### ENTRIES PROVIDED
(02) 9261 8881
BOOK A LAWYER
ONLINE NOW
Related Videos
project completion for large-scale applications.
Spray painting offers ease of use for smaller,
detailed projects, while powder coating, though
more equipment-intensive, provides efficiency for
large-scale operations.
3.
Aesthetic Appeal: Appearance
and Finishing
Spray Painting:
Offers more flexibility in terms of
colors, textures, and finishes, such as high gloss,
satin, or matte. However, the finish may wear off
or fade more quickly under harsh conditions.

### YOUR OBJECTIVE
Reproduce verbatim the lines from the start of the records through the line containing "Offers more flexibility in terms of", including both ends.

### SOLUTION FOR THIS EXERCISE
(02) 9261 8881
BOOK A LAWYER
ONLINE NOW
Related Videos
project completion for large-scale applications.
Spray painting offers ease of use for smaller,
detailed projects, while powder coating, though
more equipment-intensive, provides efficiency for
large-scale operations.
3.
Aesthetic Appeal: Appearance
and Finishing
Spray Painting:
Offers more flexibility in terms of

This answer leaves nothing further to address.